15.10.16

D’après une histoire vraie – Delphine de Vigan


Ouvrir le dernier roman de Delphine de Vigan présente un risque : celui de ne pouvoir suspendre une lecture qui vous plonge dans un univers à la fois haletant, angoissant et où l’on ne cesse de s’interroger, l’auteur jouant de la mystification avec brio. Parlant sous son propre nom, elle se met en scène de façon troublante, puisant des éléments entiers de sa propre vie pour construire une autofiction dans laquelle un double aux contours indéfinis d’elle-même se débat dans une somme de difficultés.

Cette projection d’elle-même lui ressemble comme deux gouttes d’eau. Elle a son âge, est écrivain, vient de connaître un immense succès avec son dernier livre racontant l’impossible relation avec une mère qui finira par se suicider. Comme elle, elle vit une relation amoureuse avec un journaliste spécialiste de littérature, elle donne des conférences auprès de lecteurs attentifs et curieux. Comme elle, depuis quatre ans, elle n’a rien publié. Suffisamment de points de comparaison, soulignés sans ambiguïté et facilement vérifiables, pour entretenir le doute sur la véracité de ce qui va suivre. D’autant que Delphine de Vigan a l’habileté d’introduire chacun de ses chapitres par une citation de Stephen King, alimentant le trouble entre le narrateur, l’auteur et son lecteur.
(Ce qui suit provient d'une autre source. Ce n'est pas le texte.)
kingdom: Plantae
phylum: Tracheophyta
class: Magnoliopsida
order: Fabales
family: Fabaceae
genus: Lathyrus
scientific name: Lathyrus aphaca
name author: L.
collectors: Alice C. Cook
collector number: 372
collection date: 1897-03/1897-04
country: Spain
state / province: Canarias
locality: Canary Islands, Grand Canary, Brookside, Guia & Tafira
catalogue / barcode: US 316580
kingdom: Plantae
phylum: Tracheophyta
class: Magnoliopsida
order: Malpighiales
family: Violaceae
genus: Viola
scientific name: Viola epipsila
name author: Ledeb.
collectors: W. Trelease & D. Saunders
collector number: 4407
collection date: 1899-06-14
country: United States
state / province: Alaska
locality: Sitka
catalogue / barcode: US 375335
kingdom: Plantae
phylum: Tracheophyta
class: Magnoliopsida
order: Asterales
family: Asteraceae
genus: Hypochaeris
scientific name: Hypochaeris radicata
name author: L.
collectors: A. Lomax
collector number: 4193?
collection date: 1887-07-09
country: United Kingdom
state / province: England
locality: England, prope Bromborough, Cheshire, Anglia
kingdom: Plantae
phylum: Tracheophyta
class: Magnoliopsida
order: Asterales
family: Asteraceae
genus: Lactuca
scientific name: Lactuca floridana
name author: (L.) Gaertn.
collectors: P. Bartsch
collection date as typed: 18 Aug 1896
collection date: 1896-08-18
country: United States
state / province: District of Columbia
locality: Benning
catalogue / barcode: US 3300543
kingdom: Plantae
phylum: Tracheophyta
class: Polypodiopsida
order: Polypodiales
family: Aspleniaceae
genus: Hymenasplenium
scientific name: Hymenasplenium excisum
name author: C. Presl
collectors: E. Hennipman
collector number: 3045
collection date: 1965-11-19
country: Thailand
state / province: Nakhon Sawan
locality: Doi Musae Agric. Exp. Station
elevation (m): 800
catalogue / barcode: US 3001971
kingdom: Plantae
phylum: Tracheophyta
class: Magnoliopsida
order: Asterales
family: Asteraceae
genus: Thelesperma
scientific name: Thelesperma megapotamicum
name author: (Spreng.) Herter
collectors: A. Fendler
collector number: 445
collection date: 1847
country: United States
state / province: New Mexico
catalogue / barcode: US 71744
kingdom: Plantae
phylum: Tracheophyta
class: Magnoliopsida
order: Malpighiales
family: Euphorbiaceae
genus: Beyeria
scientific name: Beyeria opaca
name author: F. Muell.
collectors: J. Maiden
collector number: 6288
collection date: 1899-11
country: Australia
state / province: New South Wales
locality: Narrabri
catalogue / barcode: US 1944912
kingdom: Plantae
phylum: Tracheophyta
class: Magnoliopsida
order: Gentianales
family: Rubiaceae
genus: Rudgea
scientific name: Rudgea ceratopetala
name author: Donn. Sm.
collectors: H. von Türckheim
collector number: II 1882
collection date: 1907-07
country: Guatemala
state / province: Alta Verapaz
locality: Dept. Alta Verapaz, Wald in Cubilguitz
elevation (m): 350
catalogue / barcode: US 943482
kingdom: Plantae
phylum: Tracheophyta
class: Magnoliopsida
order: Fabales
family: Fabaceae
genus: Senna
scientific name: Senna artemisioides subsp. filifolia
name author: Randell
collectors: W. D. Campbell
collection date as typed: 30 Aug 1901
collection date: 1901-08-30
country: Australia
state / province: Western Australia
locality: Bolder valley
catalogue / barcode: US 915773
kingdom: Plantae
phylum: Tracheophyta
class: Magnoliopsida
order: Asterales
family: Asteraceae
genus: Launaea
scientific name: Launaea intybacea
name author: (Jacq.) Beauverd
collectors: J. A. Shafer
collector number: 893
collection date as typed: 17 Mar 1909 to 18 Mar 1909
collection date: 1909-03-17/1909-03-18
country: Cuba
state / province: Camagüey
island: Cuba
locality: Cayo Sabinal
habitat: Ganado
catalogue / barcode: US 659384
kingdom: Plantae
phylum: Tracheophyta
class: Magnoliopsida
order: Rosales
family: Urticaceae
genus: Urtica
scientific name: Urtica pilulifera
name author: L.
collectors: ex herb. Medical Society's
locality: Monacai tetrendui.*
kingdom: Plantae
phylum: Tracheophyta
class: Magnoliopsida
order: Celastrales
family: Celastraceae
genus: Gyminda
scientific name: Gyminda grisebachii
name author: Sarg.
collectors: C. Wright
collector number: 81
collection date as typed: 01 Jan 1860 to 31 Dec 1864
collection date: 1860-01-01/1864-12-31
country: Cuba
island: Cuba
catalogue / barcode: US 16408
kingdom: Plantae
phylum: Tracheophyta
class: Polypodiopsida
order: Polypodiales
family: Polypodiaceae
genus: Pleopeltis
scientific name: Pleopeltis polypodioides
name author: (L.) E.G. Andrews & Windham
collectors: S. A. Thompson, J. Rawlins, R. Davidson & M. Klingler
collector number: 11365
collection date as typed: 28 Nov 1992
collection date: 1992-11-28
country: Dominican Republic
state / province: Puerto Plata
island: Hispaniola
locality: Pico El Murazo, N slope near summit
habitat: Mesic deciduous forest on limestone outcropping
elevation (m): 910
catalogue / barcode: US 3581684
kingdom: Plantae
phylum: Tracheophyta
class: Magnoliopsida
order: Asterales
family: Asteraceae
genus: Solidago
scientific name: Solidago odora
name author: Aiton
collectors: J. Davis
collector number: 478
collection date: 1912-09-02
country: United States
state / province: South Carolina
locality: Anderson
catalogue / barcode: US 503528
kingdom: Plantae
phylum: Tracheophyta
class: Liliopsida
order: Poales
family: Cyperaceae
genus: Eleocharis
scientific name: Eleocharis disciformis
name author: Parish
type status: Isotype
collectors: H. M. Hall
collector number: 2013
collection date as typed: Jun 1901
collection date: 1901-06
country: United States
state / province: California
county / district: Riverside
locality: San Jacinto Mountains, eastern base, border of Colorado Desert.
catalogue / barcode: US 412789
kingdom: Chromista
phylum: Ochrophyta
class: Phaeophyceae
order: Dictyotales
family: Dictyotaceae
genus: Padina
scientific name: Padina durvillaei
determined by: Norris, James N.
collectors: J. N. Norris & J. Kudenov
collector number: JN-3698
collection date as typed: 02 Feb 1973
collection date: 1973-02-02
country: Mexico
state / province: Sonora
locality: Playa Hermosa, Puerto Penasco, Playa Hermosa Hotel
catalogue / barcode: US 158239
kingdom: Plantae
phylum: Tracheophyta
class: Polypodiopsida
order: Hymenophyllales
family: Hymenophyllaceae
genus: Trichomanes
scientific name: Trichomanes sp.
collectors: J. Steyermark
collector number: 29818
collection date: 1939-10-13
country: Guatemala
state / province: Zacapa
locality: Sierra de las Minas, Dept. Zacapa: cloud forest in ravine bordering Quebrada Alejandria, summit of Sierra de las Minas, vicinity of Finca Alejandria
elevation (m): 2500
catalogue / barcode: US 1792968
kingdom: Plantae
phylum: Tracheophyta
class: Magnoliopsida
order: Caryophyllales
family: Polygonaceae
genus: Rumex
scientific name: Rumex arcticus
De fait, Delphine est d’autant plus fragile que ses deux jumeaux vont bientôt quitter le domicile maternel pour partir faire leurs études supérieures. Un moment idéal pour l’entrée en scène de L (« elle » dont nous ne connaîtrons jamais l’identité). Une femme de son âge, belle et troublante, seule avec laquelle une relation d’amitié foudroyante va se nouer.

Par petites touches et manipulations successives, L va peu à peu parvenir à prendre le contrôle total de Delphine, faisant le vide autour d’elle, s’imposant comme l’unique et exclusive partenaire en amitié, s’installant chez celle dont elle aspire inexorablement l’énergie, l’essence, la vie. L sait y faire en se construisant elle-même une histoire personnelle invérifiable qui fait d’elle une camarade oubliée de khâgne de Delphine dûment renseignée sur cette dernière.

Avec un suspense irrésistible, l’auteur nous plonge au cœur d’une double souffrance. Celle pour cette autre Delphine de Vigan (sans doute pour la véritable aussi !) de retrouver le chemin de l’écriture, de l’immense effort et travail que demande la création d’un livre signifiant et réussi ; celle aussi de s’interroger comment on peut se laisser à ce point mystifier par une tierce personne qui parvient à vous faire douter de tout au point de devenir, bon an mal an, le représentant autorisé de vous-même, agissant en votre nom. Une sorte de bernard-l’hermite social et littéraire vidant votre coquille de toute substance…

Les lecteurs attentifs ne manqueront pas de remarquer le clin d’œil que comporte le tout dernier mot d’un roman superbe et fascinant, récompensé par le Prix Renaudot et le Prix Goncourt des Lycéens en 2015.